Movie reviews

PHYLLIDA Lloyd’s biopic of Margaret Thatcher, The Iron Lady (12A), opens with a doddery old Thatcher (Meryl Streep) making her uncertain way to the corner shop, there to be ignored as she attempts to buy a newspaper.

Movie reviews

The audience is given to understand that this is a poignant moment, that Thatcher, the daughter of a shopkeeper, who brutalised British society during her reign as prime minister, is suffering the personal consequences of having created a society that is not classless, as she once averred, but which lacks any touch of class. Generating sympathy for Margaret Thatcher is a thankless task bordering on Sisyphean, but Streep’s portrayal is superb, particularly when a confused Thatcher imagines that her late husband, Denis (Jim Broadbent), is still with her, even as she prepares, with the help of her daughter Carol (Olivia Colman), to donate his clothes to charity. Once the story broadens out to explore Thatcher’s youth and the years of her political dominance of the Conservative Party, Lloyd’s film loses focus. Too many crucial events are packed into too short a time, as issues as important as the miners’ strikes, the Brighton bombing and the hunger strikes in Northern Ireland, the relentless privatisation of state assets and the Falklands War are acknowledged but rarely explored. Thatcher’s formative years, in which her neo-conservative policies were first nurtured, are limited to a couple of scenes in which she watches her father take to a soapbox to declare his faith in economic self-sufficiency. That fragmentary approach might be faithful to the notion that the aging Thatcher is not compos mentis as she drifts in and out of reality, but it does mean that, Streep’s fine performance notwithstanding, the film lacks rigorous evaluation.

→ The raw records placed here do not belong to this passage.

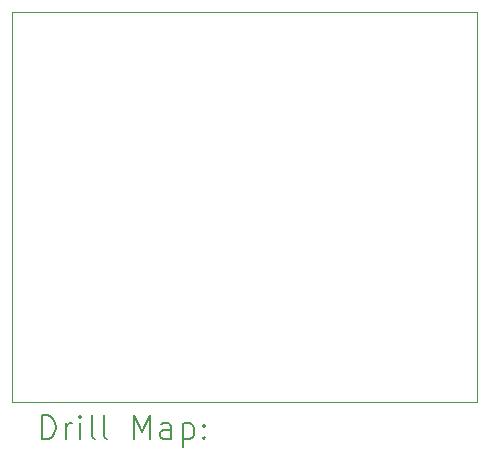
<source format=gbr>
%FSLAX45Y45*%
G04 Gerber Fmt 4.5, Leading zero omitted, Abs format (unit mm)*
G04 Created by KiCad (PCBNEW (6.0.5)) date 2022-06-23 10:46:32*
%MOMM*%
%LPD*%
G01*
G04 APERTURE LIST*
%TA.AperFunction,Profile*%
%ADD10C,0.100000*%
%TD*%
%ADD11C,0.200000*%
G04 APERTURE END LIST*
D10*
X10541000Y-8001000D02*
X14478000Y-8001000D01*
X14478000Y-8001000D02*
X14478000Y-11303000D01*
X14478000Y-11303000D02*
X10541000Y-11303000D01*
X10541000Y-11303000D02*
X10541000Y-8001000D01*
D11*
X10793619Y-11618476D02*
X10793619Y-11418476D01*
X10841238Y-11418476D01*
X10869810Y-11428000D01*
X10888857Y-11447048D01*
X10898381Y-11466095D01*
X10907905Y-11504190D01*
X10907905Y-11532762D01*
X10898381Y-11570857D01*
X10888857Y-11589905D01*
X10869810Y-11608952D01*
X10841238Y-11618476D01*
X10793619Y-11618476D01*
X10993619Y-11618476D02*
X10993619Y-11485143D01*
X10993619Y-11523238D02*
X11003143Y-11504190D01*
X11012667Y-11494667D01*
X11031714Y-11485143D01*
X11050762Y-11485143D01*
X11117429Y-11618476D02*
X11117429Y-11485143D01*
X11117429Y-11418476D02*
X11107905Y-11428000D01*
X11117429Y-11437524D01*
X11126952Y-11428000D01*
X11117429Y-11418476D01*
X11117429Y-11437524D01*
X11241238Y-11618476D02*
X11222190Y-11608952D01*
X11212667Y-11589905D01*
X11212667Y-11418476D01*
X11346000Y-11618476D02*
X11326952Y-11608952D01*
X11317428Y-11589905D01*
X11317428Y-11418476D01*
X11574571Y-11618476D02*
X11574571Y-11418476D01*
X11641238Y-11561333D01*
X11707905Y-11418476D01*
X11707905Y-11618476D01*
X11888857Y-11618476D02*
X11888857Y-11513714D01*
X11879333Y-11494667D01*
X11860286Y-11485143D01*
X11822190Y-11485143D01*
X11803143Y-11494667D01*
X11888857Y-11608952D02*
X11869809Y-11618476D01*
X11822190Y-11618476D01*
X11803143Y-11608952D01*
X11793619Y-11589905D01*
X11793619Y-11570857D01*
X11803143Y-11551809D01*
X11822190Y-11542286D01*
X11869809Y-11542286D01*
X11888857Y-11532762D01*
X11984095Y-11485143D02*
X11984095Y-11685143D01*
X11984095Y-11494667D02*
X12003143Y-11485143D01*
X12041238Y-11485143D01*
X12060286Y-11494667D01*
X12069809Y-11504190D01*
X12079333Y-11523238D01*
X12079333Y-11580381D01*
X12069809Y-11599428D01*
X12060286Y-11608952D01*
X12041238Y-11618476D01*
X12003143Y-11618476D01*
X11984095Y-11608952D01*
X12165048Y-11599428D02*
X12174571Y-11608952D01*
X12165048Y-11618476D01*
X12155524Y-11608952D01*
X12165048Y-11599428D01*
X12165048Y-11618476D01*
X12165048Y-11494667D02*
X12174571Y-11504190D01*
X12165048Y-11513714D01*
X12155524Y-11504190D01*
X12165048Y-11494667D01*
X12165048Y-11513714D01*
M02*

</source>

Joyce Vincent died in a London flat in 2003, but her remains weren’t discovered until 2006. Dreams of a Life (PG) is a documentary by writer-director Carol Morley, who investigates how it is possible for a person to so completely slip through the cracks in society. Zawe Ashton plays Joyce in dramatic reconstructions of the young woman’s life. These are juxtaposed with talking-heads contributions by former friends and lovers of Joyce (her family declined to be interviewed for the film). The result is a fascinating, frustrating tale that defies preconceived notions. Rather than being a typical aging, eccentric recluse, Joyce Vincent was a beautiful, vibrant and popular young woman, liked and respected. Morley’s film offers no pat answers to the question of why Joyce’s death went undetected, and her unsentimental approach means that Joyce’s failings and foibles are integral to the tale, while also keeping to a minimum the inevitable hand-wringing over social atomisation and the breakdown of basic interactions. Morley does wander into the realms of unsubstantiated conjecture, particularly in terms of Joyce’s relationship with her father, but this is a bracingly forthright account of one woman’s death and what it tells us about how we live.